The Senator was easily, by far, the largest tree growing on the eastern side of the North American continent. To see anything that even approached this mammoth tree you'd have to drive a couple thousand miles to the west. It was unique. It was amazing. It was the Stupefyin' Jones of the eastern forests.
A few weeks ago The Senator was intentionally set alight by two meth freaks. It quickly burst into flames. At first the authorities thought that the tree had been struck by lightning, but finally the truth came out. By the time flames were noticed it was far too late to save this amazing living thing.

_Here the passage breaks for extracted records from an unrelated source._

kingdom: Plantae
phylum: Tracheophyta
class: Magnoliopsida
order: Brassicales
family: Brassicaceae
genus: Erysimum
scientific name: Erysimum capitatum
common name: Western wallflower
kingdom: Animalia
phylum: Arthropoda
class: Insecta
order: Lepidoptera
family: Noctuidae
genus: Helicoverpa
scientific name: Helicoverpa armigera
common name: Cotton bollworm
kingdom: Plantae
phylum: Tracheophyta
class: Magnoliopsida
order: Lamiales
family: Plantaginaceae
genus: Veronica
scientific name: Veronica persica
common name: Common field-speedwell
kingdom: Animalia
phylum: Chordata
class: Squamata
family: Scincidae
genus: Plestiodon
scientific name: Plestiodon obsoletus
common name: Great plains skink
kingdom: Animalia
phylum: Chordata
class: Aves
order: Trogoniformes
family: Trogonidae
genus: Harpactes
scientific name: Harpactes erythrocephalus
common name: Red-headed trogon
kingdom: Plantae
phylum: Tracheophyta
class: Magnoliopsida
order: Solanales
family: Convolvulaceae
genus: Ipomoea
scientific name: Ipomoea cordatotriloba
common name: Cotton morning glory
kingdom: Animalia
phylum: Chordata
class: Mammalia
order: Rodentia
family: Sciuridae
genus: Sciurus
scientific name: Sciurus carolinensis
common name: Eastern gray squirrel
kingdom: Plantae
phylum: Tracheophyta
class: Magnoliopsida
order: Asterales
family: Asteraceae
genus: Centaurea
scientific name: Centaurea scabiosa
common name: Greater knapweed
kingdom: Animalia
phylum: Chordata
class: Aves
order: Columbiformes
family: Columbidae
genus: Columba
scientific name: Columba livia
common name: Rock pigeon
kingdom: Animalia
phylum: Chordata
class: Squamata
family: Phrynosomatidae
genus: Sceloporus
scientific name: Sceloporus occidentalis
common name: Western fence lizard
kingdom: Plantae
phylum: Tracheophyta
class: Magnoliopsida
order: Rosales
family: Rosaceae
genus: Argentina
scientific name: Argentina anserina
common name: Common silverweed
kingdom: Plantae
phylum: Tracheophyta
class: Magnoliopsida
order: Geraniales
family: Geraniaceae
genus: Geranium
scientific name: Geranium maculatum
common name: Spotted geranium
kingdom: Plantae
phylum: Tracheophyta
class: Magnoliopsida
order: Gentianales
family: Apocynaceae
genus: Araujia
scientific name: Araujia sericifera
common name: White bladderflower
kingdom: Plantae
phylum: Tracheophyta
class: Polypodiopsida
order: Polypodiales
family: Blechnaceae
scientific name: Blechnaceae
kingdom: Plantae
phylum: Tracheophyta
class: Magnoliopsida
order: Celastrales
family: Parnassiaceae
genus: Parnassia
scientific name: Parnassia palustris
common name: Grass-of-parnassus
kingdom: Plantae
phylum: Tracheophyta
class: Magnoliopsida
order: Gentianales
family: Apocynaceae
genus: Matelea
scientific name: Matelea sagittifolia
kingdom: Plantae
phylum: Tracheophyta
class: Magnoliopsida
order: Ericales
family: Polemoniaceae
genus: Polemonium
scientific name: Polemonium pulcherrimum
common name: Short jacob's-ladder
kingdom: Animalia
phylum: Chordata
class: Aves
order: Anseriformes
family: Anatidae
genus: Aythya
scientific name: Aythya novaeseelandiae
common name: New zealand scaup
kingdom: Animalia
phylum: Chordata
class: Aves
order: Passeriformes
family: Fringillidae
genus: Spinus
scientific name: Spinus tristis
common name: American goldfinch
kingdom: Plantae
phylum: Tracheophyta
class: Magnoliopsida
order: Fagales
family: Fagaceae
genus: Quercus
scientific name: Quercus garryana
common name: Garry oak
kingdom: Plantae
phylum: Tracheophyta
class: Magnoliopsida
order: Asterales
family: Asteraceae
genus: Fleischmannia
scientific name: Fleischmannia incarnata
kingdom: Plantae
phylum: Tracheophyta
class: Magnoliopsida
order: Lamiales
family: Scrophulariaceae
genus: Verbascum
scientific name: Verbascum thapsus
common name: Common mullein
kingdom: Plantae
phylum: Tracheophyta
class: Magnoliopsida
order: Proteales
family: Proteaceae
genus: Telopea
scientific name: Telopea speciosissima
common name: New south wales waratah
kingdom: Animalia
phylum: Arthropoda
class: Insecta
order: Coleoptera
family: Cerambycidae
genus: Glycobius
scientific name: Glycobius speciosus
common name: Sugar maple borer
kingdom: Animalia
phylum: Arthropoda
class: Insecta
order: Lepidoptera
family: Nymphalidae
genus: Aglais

The point here is that I would always tell friends and acquaintances that they needed to stop at the Big Tree Park to see this tree if they were anywhere in the vicinity. It would only take a short few moments to locate the park, stroll the boardwalk to the tree and to view it. Doing so would hopefully put some things in life into perspective. One would, hopefully at least, gain an appreciation for the wealth that Nature displays for us.
Now The Senator is gone forever. If you never saw it...well, you fucked up. If, like me, you visited the park to see this tree whenever you were in that area, at least you have the memory of having experienced its majesty. In that respect, I have no regrets.
A stitched panorama of The Senator. The insignificant speck to the left of the tree is me. If you ever saw this tree, then good for you. If you never got the chance, or did and passed it by, then I feel sorry for you.